Problem details
Repeat the lines below word for word, leaving out the pictures.

Data extracts
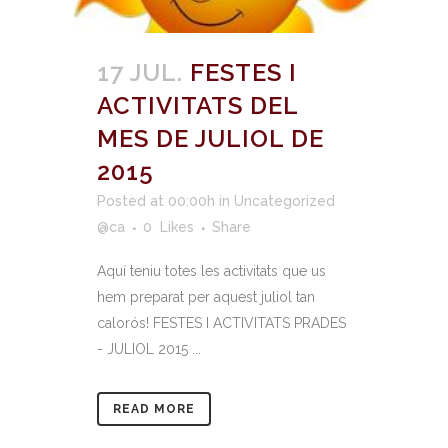
17 JUL.
FESTES I
ACTIVITATS DEL
MES DE JULIOL DE
2015
Posted at 00:00h
in
Uncategorized
@ca
0
Likes
Share
Aquí teniu totes les activitats que us
hem preparat per aquest juliol tan
calorós! FESTES I ACTIVITATS PRADES
- JULIOL 2015 ...
READ MORE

Reply to the task
17 JUL.
FESTES I
ACTIVITATS DEL
MES DE JULIOL DE
2015
Posted at 00:00h
in
Uncategorized
@ca
0
Likes
Share
Aquí teniu totes les activitats que us
hem preparat per aquest juliol tan
calorós! FESTES I ACTIVITATS PRADES
- JULIOL 2015 ...
READ MORE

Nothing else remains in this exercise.